Extracted records: Begin

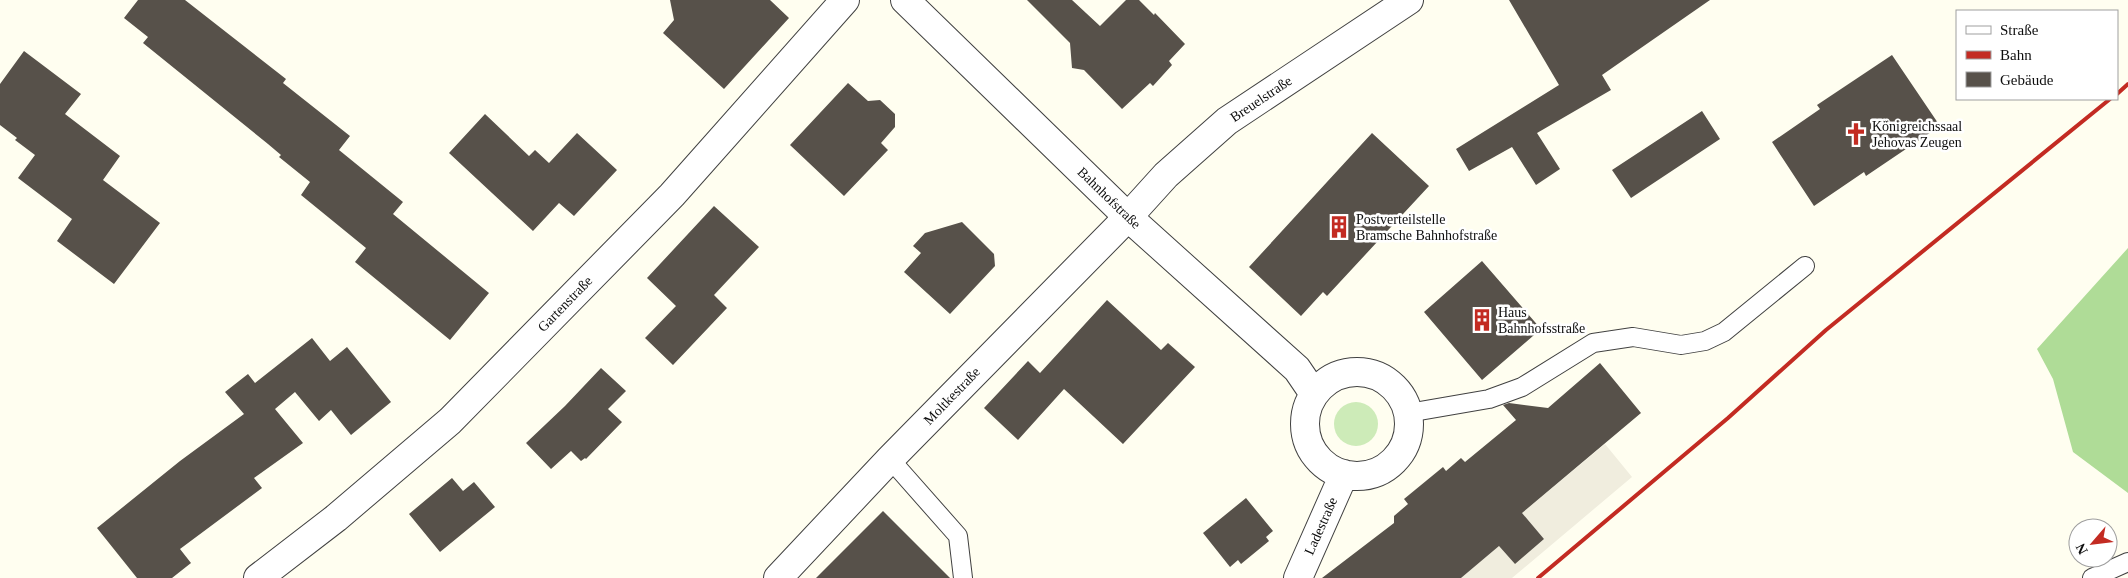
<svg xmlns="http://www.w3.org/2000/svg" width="2128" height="578" font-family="Georgia,serif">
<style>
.green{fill:#cdebb8}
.forest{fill:#afdc97}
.plaza{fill:#f0edde}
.building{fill:#57514a}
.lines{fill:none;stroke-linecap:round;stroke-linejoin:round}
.lane-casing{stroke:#414141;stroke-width:20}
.street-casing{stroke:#414141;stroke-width:30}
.lane{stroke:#fff;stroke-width:18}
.street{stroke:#fff;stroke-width:28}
.rail{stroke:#c32b22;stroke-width:4}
.labels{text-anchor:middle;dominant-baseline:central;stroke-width:5;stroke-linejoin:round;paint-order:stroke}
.street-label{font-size:14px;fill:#0e0e0e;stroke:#fff}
.poi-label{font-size:14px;fill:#0e0e0e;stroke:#fff;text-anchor:start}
</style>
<rect width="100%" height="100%" fill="#fffef0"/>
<path class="green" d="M1334 424a22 22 0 1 1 44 0a22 22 0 1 1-44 0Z"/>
<path class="forest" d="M2128 248V493L2073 452 2053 379 2037 349Z"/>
<path class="plaza" d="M1605 444 1632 477 1512 578H1461L1499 546 1515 564 1544 539 1522 513Z"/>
<path class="building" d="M138 0H185L286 79 283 83 350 136 339 150 403 202 393 214 489 293 450 340 355 262 366 248 301 195 310 182 279 157 281 155 268 144 143 43 148 37 124 18Z
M670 0H770L789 18 724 89 663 33 674 20Z
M1027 0H1072L1100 26 1126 0H1139L1154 15 1155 13 1185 44 1169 61 1172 65 1153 86 1150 83 1122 109 1084 70 1072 68 1070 43Z
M1509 0H1710L1602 75 1611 90 1537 133 1560 169 1536 185 1512 147 1469 171 1456 149 1559 85Z
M24 51 81 94 65 114 120 156 103 180 160 223 114 284 57 241 72 219 18 178 35 155 15 140 17 138 0 125V84Z
M1892 55 1940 126 1866 176 1864 172 1814 206 1772 142 1820 109 1817 105Z
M848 83 868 101 880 100 895 114V127L881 143 888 150 844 196 790 145Z
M1702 111 1720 139 1631 198 1612 170Z
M485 114 529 156 535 150 549 163 577 133 617 170 574 216 559 203 533 231 449 153Z
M1372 133 1429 186 1327 296 1323 292 1301 316 1249 267Z
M714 206 759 247 714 295 727 308 673 365 645 338 676 306 647 278Z
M962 222 994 254 995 266 950 314 904 272 921 253 913 246 925 233Z
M1482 261 1541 329 1482 380 1424 312Z
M1107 300 1161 350 1168 343 1195 367 1123 444 1064 389 1018 440 984 408 1028 361 1040 373Z
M312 338 330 361 347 347 391 402 351 435 331 410 319 421 295 392 275 409 303 443 254 478 262 488 180 549 191 563 172 578H137L97 528 180 461 244 414 225 392 248 374 255 383Z
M1600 363 1641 413 1522 513 1544 539 1515 564 1499 546 1461 578H1322L1394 523V516L1408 504 1404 499 1443 467 1446 471 1461 458 1465 462 1516 420 1503 405 1509 403 1548 408Z
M601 368 626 391 608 409 622 422 586 459 585 458 581 461 571 451 551 469 526 443 565 406Z
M452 478 463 491 474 482 495 507 440 552 409 514Z
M1246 498 1273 531 1266 537 1269 541 1241 564 1238 560 1230 567 1203 533Z
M883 511 950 578H816Z"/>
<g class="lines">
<defs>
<path id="lane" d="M1408 413 1489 399 1522 387 1593 343 1633 337 1681 345 1705 341 1724 332 1805 266
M890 459 958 536 963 578
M2092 578 2128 562"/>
<path id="street" d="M905 0 1128 217 1297 369 1314 394
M1305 424a52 52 0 1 1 104 0a52 52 0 1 1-104 0Z
M258 578 336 518 450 421 672 195 845 0
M778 578 890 459 1128 217 1166 175 1227 121 1409 0
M1298 578 1344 474"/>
</defs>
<use href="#lane" class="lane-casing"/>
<use href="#street" class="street-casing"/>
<use href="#lane" class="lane"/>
<use href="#street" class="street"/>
<path class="rail" d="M2117 94 2128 84
M1538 578 1728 418 1826 330 2110 99"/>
</g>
<defs>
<symbol id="church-bare" viewBox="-9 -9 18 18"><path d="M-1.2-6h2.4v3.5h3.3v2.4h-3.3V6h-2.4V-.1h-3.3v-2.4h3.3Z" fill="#c32b22" stroke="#fff" stroke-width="2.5" paint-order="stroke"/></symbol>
<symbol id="building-bare" viewBox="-9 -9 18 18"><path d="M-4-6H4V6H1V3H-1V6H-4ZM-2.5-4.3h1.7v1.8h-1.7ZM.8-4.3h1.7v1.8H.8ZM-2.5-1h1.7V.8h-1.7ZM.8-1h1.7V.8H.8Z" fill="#c32b22" stroke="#fff" stroke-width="2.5" paint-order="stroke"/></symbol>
</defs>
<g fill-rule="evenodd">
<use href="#church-bare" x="1840" y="118" width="32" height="32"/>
<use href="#building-bare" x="1323" y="211" width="32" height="32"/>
<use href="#building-bare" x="1466" y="304" width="32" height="32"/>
</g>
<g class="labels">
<g class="street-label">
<text transform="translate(1261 99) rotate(-34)">Breuelstraße</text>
<text transform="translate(1109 198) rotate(44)">Bahnhofstraße</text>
<text transform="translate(565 304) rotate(-46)">Gartenstraße</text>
<text transform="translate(952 396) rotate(-46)">Moltkestraße</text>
<text transform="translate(1321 526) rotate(-66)">Ladestraße</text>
</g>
<g class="poi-label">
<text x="1872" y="126">Königreichssaal<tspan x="1872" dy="16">Jehovas Zeugen</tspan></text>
<text x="1356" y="219">Postverteilstelle<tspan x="1356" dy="16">Bramsche Bahnhofstraße</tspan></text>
<text x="1498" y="312">Haus<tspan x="1498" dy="16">Bahnhofsstraße</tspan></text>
</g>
</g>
<rect x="1956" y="10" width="162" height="90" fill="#ffffff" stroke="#9f9f9f"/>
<rect x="1966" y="26" width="25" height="8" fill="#ffffff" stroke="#9f9f9f"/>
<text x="2000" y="35" font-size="15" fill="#0e0e0e">Straße</text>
<rect x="1966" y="51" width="25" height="8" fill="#c32b22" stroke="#9f9f9f"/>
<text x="2000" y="60" font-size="15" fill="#0e0e0e">Bahn</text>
<rect x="1966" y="72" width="25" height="15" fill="#57514a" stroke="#9f9f9f"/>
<text x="2000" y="85" font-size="15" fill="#0e0e0e">Gebäude</text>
<g transform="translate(2093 543) rotate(242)"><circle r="24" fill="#ffffff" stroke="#9f9f9f"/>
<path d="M0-4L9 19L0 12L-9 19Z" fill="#c32b22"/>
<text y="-8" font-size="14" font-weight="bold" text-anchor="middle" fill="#0e0e0e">N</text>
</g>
</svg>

Extracted records: End

_Work item_.
Produce a verbatim copy of all records, minus pictures.

_Task result_.
<svg xmlns="http://www.w3.org/2000/svg" width="2128" height="578" font-family="Georgia,serif">
<style>
.green{fill:#cdebb8}
.forest{fill:#afdc97}
.plaza{fill:#f0edde}
.building{fill:#57514a}
.lines{fill:none;stroke-linecap:round;stroke-linejoin:round}
.lane-casing{stroke:#414141;stroke-width:20}
.street-casing{stroke:#414141;stroke-width:30}
.lane{stroke:#fff;stroke-width:18}
.street{stroke:#fff;stroke-width:28}
.rail{stroke:#c32b22;stroke-width:4}
.labels{text-anchor:middle;dominant-baseline:central;stroke-width:5;stroke-linejoin:round;paint-order:stroke}
.street-label{font-size:14px;fill:#0e0e0e;stroke:#fff}
.poi-label{font-size:14px;fill:#0e0e0e;stroke:#fff;text-anchor:start}
</style>
<rect width="100%" height="100%" fill="#fffef0"/>
<path class="green" d="M1334 424a22 22 0 1 1 44 0a22 22 0 1 1-44 0Z"/>
<path class="forest" d="M2128 248V493L2073 452 2053 379 2037 349Z"/>
<path class="plaza" d="M1605 444 1632 477 1512 578H1461L1499 546 1515 564 1544 539 1522 513Z"/>
<path class="building" d="M138 0H185L286 79 283 83 350 136 339 150 403 202 393 214 489 293 450 340 355 262 366 248 301 195 310 182 279 157 281 155 268 144 143 43 148 37 124 18Z
M670 0H770L789 18 724 89 663 33 674 20Z
M1027 0H1072L1100 26 1126 0H1139L1154 15 1155 13 1185 44 1169 61 1172 65 1153 86 1150 83 1122 109 1084 70 1072 68 1070 43Z
M1509 0H1710L1602 75 1611 90 1537 133 1560 169 1536 185 1512 147 1469 171 1456 149 1559 85Z
M24 51 81 94 65 114 120 156 103 180 160 223 114 284 57 241 72 219 18 178 35 155 15 140 17 138 0 125V84Z
M1892 55 1940 126 1866 176 1864 172 1814 206 1772 142 1820 109 1817 105Z
M848 83 868 101 880 100 895 114V127L881 143 888 150 844 196 790 145Z
M1702 111 1720 139 1631 198 1612 170Z
M485 114 529 156 535 150 549 163 577 133 617 170 574 216 559 203 533 231 449 153Z
M1372 133 1429 186 1327 296 1323 292 1301 316 1249 267Z
M714 206 759 247 714 295 727 308 673 365 645 338 676 306 647 278Z
M962 222 994 254 995 266 950 314 904 272 921 253 913 246 925 233Z
M1482 261 1541 329 1482 380 1424 312Z
M1107 300 1161 350 1168 343 1195 367 1123 444 1064 389 1018 440 984 408 1028 361 1040 373Z
M312 338 330 361 347 347 391 402 351 435 331 410 319 421 295 392 275 409 303 443 254 478 262 488 180 549 191 563 172 578H137L97 528 180 461 244 414 225 392 248 374 255 383Z
M1600 363 1641 413 1522 513 1544 539 1515 564 1499 546 1461 578H1322L1394 523V516L1408 504 1404 499 1443 467 1446 471 1461 458 1465 462 1516 420 1503 405 1509 403 1548 408Z
M601 368 626 391 608 409 622 422 586 459 585 458 581 461 571 451 551 469 526 443 565 406Z
M452 478 463 491 474 482 495 507 440 552 409 514Z
M1246 498 1273 531 1266 537 1269 541 1241 564 1238 560 1230 567 1203 533Z
M883 511 950 578H816Z"/>
<g class="lines">
<defs>
<path id="lane" d="M1408 413 1489 399 1522 387 1593 343 1633 337 1681 345 1705 341 1724 332 1805 266
M890 459 958 536 963 578
M2092 578 2128 562"/>
<path id="street" d="M905 0 1128 217 1297 369 1314 394
M1305 424a52 52 0 1 1 104 0a52 52 0 1 1-104 0Z
M258 578 336 518 450 421 672 195 845 0
M778 578 890 459 1128 217 1166 175 1227 121 1409 0
M1298 578 1344 474"/>
</defs>
<use href="#lane" class="lane-casing"/>
<use href="#street" class="street-casing"/>
<use href="#lane" class="lane"/>
<use href="#street" class="street"/>
<path class="rail" d="M2117 94 2128 84
M1538 578 1728 418 1826 330 2110 99"/>
</g>
<defs>
<symbol id="church-bare" viewBox="-9 -9 18 18"><path d="M-1.2-6h2.4v3.5h3.3v2.4h-3.3V6h-2.4V-.1h-3.3v-2.4h3.3Z" fill="#c32b22" stroke="#fff" stroke-width="2.5" paint-order="stroke"/></symbol>
<symbol id="building-bare" viewBox="-9 -9 18 18"><path d="M-4-6H4V6H1V3H-1V6H-4ZM-2.5-4.3h1.7v1.8h-1.7ZM.8-4.3h1.7v1.8H.8ZM-2.5-1h1.7V.8h-1.7ZM.8-1h1.7V.8H.8Z" fill="#c32b22" stroke="#fff" stroke-width="2.5" paint-order="stroke"/></symbol>
</defs>
<g fill-rule="evenodd">
<use href="#church-bare" x="1840" y="118" width="32" height="32"/>
<use href="#building-bare" x="1323" y="211" width="32" height="32"/>
<use href="#building-bare" x="1466" y="304" width="32" height="32"/>
</g>
<g class="labels">
<g class="street-label">
<text transform="translate(1261 99) rotate(-34)">Breuelstraße</text>
<text transform="translate(1109 198) rotate(44)">Bahnhofstraße</text>
<text transform="translate(565 304) rotate(-46)">Gartenstraße</text>
<text transform="translate(952 396) rotate(-46)">Moltkestraße</text>
<text transform="translate(1321 526) rotate(-66)">Ladestraße</text>
</g>
<g class="poi-label">
<text x="1872" y="126">Königreichssaal<tspan x="1872" dy="16">Jehovas Zeugen</tspan></text>
<text x="1356" y="219">Postverteilstelle<tspan x="1356" dy="16">Bramsche Bahnhofstraße</tspan></text>
<text x="1498" y="312">Haus<tspan x="1498" dy="16">Bahnhofsstraße</tspan></text>
</g>
</g>
<rect x="1956" y="10" width="162" height="90" fill="#ffffff" stroke="#9f9f9f"/>
<rect x="1966" y="26" width="25" height="8" fill="#ffffff" stroke="#9f9f9f"/>
<text x="2000" y="35" font-size="15" fill="#0e0e0e">Straße</text>
<rect x="1966" y="51" width="25" height="8" fill="#c32b22" stroke="#9f9f9f"/>
<text x="2000" y="60" font-size="15" fill="#0e0e0e">Bahn</text>
<rect x="1966" y="72" width="25" height="15" fill="#57514a" stroke="#9f9f9f"/>
<text x="2000" y="85" font-size="15" fill="#0e0e0e">Gebäude</text>
<g transform="translate(2093 543) rotate(242)"><circle r="24" fill="#ffffff" stroke="#9f9f9f"/>
<path d="M0-4L9 19L0 12L-9 19Z" fill="#c32b22"/>
<text y="-8" font-size="14" font-weight="bold" text-anchor="middle" fill="#0e0e0e">N</text>
</g>
</svg>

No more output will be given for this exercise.